The hcall service is for non-English speaking hotel guests

License

Apache License 2.0

History

  • 2017-11-30 hcall 1.0.0 release
  • 2017-11-06 Initialize github repository.

Group structure

Board of directors (BOARD)

Project Management Committees(PMC)

Roles

User

A user is someone that uses our software. They contribute to the hcall projects by providing feedback to developers in the form of bug reports and feature suggestions. Users participate in the Apache community by helping other users on mailing lists and user support forums

Developer

A developer is a user who contributes to a project in the form of code or documentation. They take extra steps to participate in a project, are active on the developer mailing list, participate in discussions, provide patches, documentation, suggestions, and criticism. Developers are also known as contributors.

Committer

A committer is a developer that was given write access to the code repository and has a signed Contributor License Agreement (CLA) on file. They have an apache.org mail address. Not needing to depend on other people for the patches, they are actually making short-term decisions for the project. The PMC can (even tacitly) agree and approve it into permanency, or they can reject it. Remember that the PMC makes the decisions, not the individual committers.

PMC Member

A PMC member is a developer or a committer that was elected due to merit for the evolution of the project and demonstration of commitment. They have write access to the code repository, an apache.org mail address, the right to vote for the community-related decisions and the right to propose an active user for committership. The PMC as a whole is the entity that controls the project, nobody else. In particular, the PMC must vote on any formal release of their project's software products.

Decision making

Projects are normally auto governing and driven by the people who volunteer for the job. This is sometimes referred to as "do-ocracy" -- power of those who do. This functions well for most cases.

When coordination is required, decisions are taken with a lazy consensus approach: a few positive votes with no negative vote is enough to get going.
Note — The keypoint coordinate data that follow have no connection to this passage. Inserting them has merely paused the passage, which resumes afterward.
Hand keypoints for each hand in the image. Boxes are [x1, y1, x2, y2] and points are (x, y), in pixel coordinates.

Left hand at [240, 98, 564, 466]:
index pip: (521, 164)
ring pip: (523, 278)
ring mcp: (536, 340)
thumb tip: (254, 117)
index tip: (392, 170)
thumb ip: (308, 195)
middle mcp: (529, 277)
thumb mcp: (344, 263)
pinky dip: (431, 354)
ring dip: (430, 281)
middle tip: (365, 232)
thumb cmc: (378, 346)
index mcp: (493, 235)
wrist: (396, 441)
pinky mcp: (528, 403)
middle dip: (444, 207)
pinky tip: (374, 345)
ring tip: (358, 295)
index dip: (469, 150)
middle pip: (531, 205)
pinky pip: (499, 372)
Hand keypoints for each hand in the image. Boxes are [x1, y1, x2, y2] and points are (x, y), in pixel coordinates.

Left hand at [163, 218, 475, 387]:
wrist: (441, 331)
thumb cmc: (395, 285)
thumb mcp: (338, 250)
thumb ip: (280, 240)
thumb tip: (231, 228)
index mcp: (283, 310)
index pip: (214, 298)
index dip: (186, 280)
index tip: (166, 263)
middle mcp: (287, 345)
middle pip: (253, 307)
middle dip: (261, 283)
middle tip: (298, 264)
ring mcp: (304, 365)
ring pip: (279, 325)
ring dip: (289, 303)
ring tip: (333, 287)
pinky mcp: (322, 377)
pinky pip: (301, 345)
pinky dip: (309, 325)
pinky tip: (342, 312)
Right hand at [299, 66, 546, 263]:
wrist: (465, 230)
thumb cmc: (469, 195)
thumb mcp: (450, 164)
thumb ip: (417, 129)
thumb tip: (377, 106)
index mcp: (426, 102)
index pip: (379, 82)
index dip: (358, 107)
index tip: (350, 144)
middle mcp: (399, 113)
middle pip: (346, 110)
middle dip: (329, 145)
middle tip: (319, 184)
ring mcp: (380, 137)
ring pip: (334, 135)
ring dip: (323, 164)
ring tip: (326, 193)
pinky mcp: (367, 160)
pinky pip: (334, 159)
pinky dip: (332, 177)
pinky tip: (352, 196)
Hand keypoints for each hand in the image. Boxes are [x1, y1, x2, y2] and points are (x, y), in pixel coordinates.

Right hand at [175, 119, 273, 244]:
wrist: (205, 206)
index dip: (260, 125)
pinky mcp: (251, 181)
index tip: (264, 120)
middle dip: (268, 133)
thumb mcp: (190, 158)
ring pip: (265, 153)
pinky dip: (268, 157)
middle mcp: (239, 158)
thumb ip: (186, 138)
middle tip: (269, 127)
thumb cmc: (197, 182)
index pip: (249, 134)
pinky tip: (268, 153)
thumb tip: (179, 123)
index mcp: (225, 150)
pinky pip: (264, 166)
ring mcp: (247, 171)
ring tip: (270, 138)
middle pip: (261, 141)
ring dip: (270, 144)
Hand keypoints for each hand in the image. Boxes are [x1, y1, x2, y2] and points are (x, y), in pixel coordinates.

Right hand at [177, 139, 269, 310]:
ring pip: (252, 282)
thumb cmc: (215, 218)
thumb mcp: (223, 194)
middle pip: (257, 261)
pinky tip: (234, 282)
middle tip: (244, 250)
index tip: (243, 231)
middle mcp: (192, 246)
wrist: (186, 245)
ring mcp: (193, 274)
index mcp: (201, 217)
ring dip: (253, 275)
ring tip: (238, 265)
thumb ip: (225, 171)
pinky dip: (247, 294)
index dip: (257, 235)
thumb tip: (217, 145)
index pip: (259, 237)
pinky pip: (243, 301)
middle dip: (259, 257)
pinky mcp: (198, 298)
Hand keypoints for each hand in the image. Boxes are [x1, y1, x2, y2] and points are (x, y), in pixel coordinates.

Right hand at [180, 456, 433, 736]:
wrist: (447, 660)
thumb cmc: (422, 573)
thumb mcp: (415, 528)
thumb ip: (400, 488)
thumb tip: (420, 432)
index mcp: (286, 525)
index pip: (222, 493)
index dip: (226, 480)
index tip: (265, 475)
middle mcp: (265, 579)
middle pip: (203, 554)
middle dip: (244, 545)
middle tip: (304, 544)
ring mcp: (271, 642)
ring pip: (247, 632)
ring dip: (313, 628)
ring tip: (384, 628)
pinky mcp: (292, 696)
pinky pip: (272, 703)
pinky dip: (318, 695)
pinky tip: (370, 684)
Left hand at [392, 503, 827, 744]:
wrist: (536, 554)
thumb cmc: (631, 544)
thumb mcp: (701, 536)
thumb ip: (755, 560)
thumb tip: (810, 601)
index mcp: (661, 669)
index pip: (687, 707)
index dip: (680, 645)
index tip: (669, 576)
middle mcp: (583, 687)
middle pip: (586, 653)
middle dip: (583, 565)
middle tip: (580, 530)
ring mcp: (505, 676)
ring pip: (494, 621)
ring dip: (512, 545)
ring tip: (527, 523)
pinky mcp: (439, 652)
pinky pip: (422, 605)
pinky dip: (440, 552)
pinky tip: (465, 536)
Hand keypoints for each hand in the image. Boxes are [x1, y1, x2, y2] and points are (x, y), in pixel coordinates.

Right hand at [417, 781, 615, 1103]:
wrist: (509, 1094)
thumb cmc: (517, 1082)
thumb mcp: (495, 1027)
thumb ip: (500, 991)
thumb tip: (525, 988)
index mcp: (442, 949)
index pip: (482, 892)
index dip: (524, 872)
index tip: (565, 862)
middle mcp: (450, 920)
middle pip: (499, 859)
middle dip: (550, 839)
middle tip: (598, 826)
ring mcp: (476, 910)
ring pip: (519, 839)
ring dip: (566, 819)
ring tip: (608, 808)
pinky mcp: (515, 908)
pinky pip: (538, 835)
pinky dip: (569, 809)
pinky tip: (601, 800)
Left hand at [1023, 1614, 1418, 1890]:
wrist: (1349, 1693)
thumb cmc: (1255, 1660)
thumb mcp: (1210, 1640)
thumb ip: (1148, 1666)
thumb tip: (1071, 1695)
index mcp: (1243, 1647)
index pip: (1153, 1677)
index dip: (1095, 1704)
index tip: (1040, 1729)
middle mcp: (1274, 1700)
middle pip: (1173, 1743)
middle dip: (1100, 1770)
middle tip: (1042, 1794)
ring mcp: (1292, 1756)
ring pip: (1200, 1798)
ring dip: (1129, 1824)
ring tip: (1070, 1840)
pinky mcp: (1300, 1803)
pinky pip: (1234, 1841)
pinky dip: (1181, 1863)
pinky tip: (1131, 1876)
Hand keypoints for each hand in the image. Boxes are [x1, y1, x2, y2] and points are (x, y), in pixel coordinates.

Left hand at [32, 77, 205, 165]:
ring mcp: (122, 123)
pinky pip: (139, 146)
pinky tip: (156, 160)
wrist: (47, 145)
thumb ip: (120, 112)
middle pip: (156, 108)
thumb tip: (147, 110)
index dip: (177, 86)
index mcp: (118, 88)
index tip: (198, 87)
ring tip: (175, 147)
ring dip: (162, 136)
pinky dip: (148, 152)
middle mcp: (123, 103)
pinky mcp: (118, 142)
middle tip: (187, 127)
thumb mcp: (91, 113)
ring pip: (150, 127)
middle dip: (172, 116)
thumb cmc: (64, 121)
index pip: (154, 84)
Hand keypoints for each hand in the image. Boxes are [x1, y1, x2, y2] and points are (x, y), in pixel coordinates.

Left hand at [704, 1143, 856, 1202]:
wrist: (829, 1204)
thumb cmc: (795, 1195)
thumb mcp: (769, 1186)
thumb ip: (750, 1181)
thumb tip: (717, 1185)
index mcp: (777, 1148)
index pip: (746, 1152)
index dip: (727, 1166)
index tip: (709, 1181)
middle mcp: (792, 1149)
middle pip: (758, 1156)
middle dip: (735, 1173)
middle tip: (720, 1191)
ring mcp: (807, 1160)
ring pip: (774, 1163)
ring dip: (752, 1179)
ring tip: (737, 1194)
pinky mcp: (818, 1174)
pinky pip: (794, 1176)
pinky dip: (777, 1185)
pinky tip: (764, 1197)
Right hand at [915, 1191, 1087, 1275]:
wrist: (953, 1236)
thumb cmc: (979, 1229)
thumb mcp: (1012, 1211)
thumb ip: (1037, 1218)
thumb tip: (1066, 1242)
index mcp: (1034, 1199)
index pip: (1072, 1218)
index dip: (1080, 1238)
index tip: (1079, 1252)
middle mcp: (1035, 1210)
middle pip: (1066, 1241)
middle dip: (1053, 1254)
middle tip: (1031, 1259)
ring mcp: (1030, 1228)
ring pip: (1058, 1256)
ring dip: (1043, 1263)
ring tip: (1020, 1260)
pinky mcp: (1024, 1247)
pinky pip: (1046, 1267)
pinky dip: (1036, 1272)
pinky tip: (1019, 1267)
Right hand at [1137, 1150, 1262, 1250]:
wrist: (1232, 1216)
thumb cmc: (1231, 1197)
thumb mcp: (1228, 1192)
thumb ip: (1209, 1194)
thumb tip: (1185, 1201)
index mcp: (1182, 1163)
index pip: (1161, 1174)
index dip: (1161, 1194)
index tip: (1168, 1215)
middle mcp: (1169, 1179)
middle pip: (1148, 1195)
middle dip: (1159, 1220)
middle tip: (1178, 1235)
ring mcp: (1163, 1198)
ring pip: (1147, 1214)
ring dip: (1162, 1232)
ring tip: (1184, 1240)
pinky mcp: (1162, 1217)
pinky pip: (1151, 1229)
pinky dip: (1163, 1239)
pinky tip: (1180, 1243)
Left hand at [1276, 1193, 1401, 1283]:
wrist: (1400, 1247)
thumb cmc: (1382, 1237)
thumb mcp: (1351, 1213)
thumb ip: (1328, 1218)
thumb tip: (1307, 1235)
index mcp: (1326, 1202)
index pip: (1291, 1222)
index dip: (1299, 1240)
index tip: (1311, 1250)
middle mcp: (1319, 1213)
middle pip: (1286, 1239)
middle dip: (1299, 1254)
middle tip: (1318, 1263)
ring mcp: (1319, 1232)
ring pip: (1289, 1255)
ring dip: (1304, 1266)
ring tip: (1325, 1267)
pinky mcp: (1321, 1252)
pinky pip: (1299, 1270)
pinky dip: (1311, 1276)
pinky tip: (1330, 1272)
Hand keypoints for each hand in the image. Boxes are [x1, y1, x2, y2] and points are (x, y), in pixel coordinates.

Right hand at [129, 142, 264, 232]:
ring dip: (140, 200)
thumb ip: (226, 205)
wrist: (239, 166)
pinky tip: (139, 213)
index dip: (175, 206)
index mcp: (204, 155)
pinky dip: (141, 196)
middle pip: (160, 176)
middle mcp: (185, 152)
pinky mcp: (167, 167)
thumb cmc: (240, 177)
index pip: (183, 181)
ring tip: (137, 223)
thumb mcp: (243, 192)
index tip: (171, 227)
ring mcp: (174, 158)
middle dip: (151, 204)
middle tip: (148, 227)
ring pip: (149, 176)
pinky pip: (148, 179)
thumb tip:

Voting is done with numbers: +1 -- a positive vote 0 -- abstain, have no opinion -1 -- a negative vote

The rules require that a negative vote includes an alternative proposal or a detailed explanation of the reasons for the negative vote. The community then tries to gather consensus on an alternative proposal that resolves the issue. In the great majority of cases, the concerns leading to the negative vote can be addressed. This process is called "consensus gathering" and we consider it a very important indication of a healthy community.